Friday, December 2, 2011

Close Reading

I know that this is the way that I should’ve been reading through my whole MFA program.  But who want to read with pen in hand making notes like “POV switch here with lack of descriptors.”  Yuck.

The reason I’m a writer is because I’m a reader.  As a kid, it was the only thing I consistently loved.  And loved more than anything else in the world.

I now have all sorts of other things that take my time and attention, but I still can’t get to sleep unless I read at least a page.  Reading is still the way that I settle down my confused or unhappy mind, it’s still the way I anchor myself.

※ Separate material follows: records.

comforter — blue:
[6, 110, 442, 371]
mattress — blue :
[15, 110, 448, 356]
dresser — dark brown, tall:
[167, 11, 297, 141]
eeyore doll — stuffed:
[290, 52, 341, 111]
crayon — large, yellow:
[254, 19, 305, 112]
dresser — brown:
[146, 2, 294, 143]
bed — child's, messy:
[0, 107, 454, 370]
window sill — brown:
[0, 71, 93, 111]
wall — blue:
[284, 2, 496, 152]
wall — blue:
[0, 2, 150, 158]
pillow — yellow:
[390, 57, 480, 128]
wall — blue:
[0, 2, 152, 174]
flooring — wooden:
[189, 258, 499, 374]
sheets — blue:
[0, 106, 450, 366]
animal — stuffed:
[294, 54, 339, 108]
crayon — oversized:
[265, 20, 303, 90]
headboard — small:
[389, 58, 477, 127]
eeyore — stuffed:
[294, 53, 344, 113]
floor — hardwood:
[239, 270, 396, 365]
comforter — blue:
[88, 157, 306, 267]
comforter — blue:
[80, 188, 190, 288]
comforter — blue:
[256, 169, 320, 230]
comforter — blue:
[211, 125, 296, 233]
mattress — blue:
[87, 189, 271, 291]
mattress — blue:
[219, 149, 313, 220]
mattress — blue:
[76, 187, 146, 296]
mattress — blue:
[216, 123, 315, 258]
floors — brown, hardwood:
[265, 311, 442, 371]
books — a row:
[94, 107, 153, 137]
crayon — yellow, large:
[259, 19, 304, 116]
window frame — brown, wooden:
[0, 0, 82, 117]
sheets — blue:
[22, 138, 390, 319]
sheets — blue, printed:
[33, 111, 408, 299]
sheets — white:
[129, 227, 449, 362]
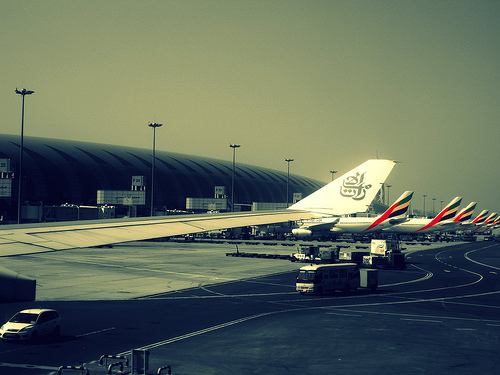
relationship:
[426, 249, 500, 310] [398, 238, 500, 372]
lines on tarmac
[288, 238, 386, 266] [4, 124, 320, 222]
luggage transporter at airport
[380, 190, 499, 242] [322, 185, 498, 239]
tails of planes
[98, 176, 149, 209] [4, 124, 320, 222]
gate at airport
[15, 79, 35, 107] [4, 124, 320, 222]
light at airport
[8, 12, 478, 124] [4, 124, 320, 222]
sky above airport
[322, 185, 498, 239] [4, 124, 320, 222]
planes are parked at airport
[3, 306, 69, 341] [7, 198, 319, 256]
car parked under wing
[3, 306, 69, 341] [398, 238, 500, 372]
car parked on tarmac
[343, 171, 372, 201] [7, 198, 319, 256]
logo on wing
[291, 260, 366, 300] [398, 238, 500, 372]
bus on tarmac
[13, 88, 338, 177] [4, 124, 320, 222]
lights near airport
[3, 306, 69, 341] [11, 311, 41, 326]
car has a windshield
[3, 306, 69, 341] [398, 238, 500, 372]
car on tarmac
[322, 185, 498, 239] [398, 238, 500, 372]
planes are on tarmac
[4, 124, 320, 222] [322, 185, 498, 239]
airport near planes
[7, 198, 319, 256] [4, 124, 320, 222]
wing near airport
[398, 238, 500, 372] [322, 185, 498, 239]
tarmac has planes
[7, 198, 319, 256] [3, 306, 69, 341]
wing above car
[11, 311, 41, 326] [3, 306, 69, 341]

So right now, as I’m in the middle of this massive thesis struggle, reading is what’s keeping me together.  But strangely enough, it’s that horrible “close reading” that’s helping more than anything else.

This year I’m working with Jo-ann Mapson, a writing hero, and a writer’s dream for a thesis year MFA mentor.  After reading all the existing pages of my book she recommended that I read Jean Rhys’ Wide Sargasso Sea.  I picked up a copy in September and immediately ate it up.  I’ve now re-read it twice since then, pen in hand, trying to suss out how Rhys accomplishes her tone, how she switches between narrators, time, and scene without a hint of hesitation.

How does she get to the clear-clean core of her story without losing all of its mystery and beauty?

I want some of her magic to rub off on me.

Weirdly, it actually feels like it is.  I’ve written new pages in the last week and I already like them better than anything else I’ve written in months.